Records for processing »

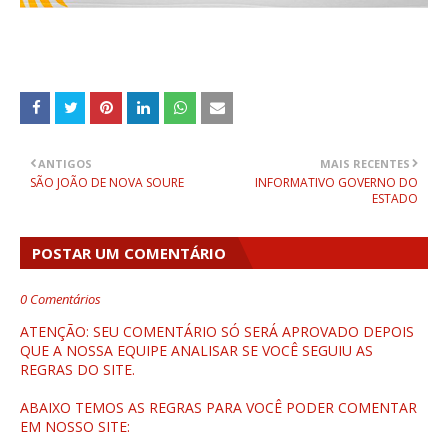
ANTIGOS
MAIS RECENTES
SÃO JOÃO DE NOVA SOURE
INFORMATIVO GOVERNO DO
ESTADO
POSTAR UM COMENTÁRIO
0 Comentários
ATENÇÃO: SEU COMENTÁRIO SÓ SERÁ APROVADO DEPOIS
QUE A NOSSA EQUIPE ANALISAR SE VOCÊ SEGUIU AS
REGRAS DO SITE.
ABAIXO TEMOS AS REGRAS PARA VOCÊ PODER COMENTAR
EM NOSSO SITE:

Task item » Could you print exactly the lines from the one containing "ATENÇÃO: SEU COMENTÁRIO" through the last line of the records above?

Problem solution »
ATENÇÃO: SEU COMENTÁRIO SÓ SERÁ APROVADO DEPOIS
QUE A NOSSA EQUIPE ANALISAR SE VOCÊ SEGUIU AS
REGRAS DO SITE.
ABAIXO TEMOS AS REGRAS PARA VOCÊ PODER COMENTAR
EM NOSSO SITE:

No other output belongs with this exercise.